──────── DATA RECORDS

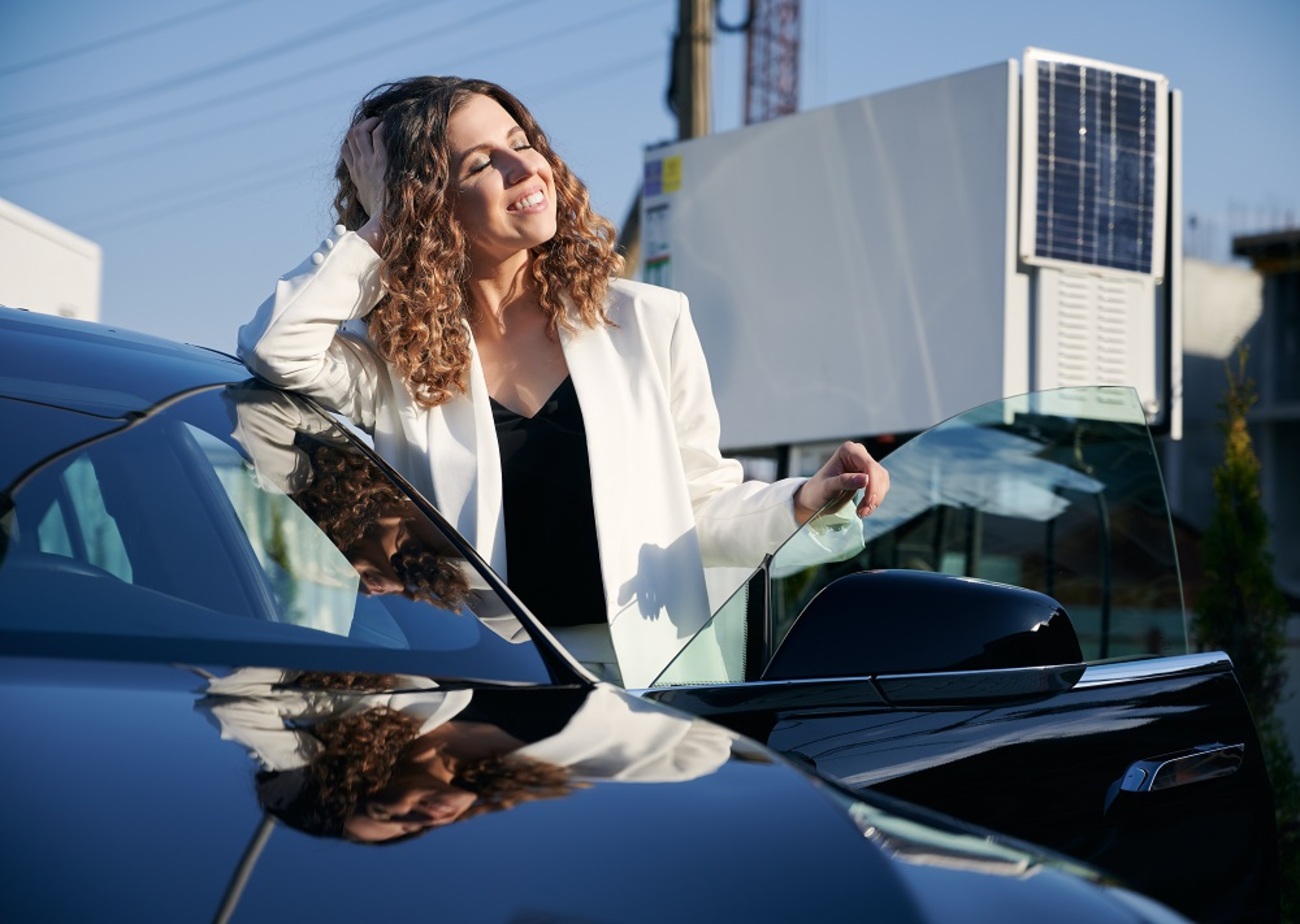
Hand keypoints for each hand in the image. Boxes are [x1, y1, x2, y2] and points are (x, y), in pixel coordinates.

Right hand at [342, 116, 387, 241]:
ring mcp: (368, 163)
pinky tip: (389, 128)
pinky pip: (378, 136)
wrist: (385, 221)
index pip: (346, 150)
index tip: (365, 136)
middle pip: (350, 136)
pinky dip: (382, 128)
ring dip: (369, 122)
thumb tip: (358, 195)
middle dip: (361, 125)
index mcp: (355, 175)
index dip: (352, 139)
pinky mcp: (381, 162)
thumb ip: (361, 196)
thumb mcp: (366, 204)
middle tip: (374, 124)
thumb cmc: (379, 215)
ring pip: (359, 132)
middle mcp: (359, 166)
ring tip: (380, 121)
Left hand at [793, 441, 888, 522]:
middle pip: (878, 473)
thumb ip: (844, 482)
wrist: (815, 497)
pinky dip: (875, 499)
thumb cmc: (817, 490)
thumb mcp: (827, 487)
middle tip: (864, 512)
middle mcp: (859, 453)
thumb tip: (865, 479)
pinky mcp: (870, 475)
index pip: (868, 465)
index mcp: (848, 450)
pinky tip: (865, 508)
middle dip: (874, 494)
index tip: (868, 502)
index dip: (872, 484)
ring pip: (882, 481)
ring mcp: (865, 464)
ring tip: (862, 513)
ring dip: (876, 498)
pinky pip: (880, 486)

────────────────

TO DO —
Lines from the one containing "pinky pip: (378, 136)" to the end of the data are to be printed exactly, including the first and last.

ANSWER AREA —
pinky pip: (378, 136)
wrist: (385, 221)
index pip: (346, 150)
index tip: (365, 136)
middle pip: (350, 136)
pinky dip: (382, 128)
ring dip: (369, 122)
thumb tip: (358, 195)
middle dip: (361, 125)
index mcp: (355, 175)
index dip: (352, 139)
pinky mcp: (381, 162)
thumb ip: (361, 196)
thumb mcp: (366, 204)
middle tip: (374, 124)
thumb cmc: (379, 215)
ring pip: (359, 132)
middle mcp: (359, 166)
ring tip: (380, 121)
Left hand at [793, 441, 888, 522]:
middle pip: (878, 473)
thumb ip: (844, 482)
wrist: (815, 497)
pinky dip: (875, 499)
thumb cmc: (817, 490)
thumb mcp: (827, 487)
middle tip: (864, 512)
middle mcp: (859, 453)
thumb tip: (865, 479)
pinky mcp: (870, 475)
index pip: (868, 465)
index mcp: (848, 450)
pinky tip: (865, 508)
middle dip: (874, 494)
index tip: (868, 502)
index dip: (872, 484)
ring pip: (882, 481)
ring mcp: (865, 464)
ring tip: (862, 513)
ring dip: (876, 498)
pinky pip: (880, 486)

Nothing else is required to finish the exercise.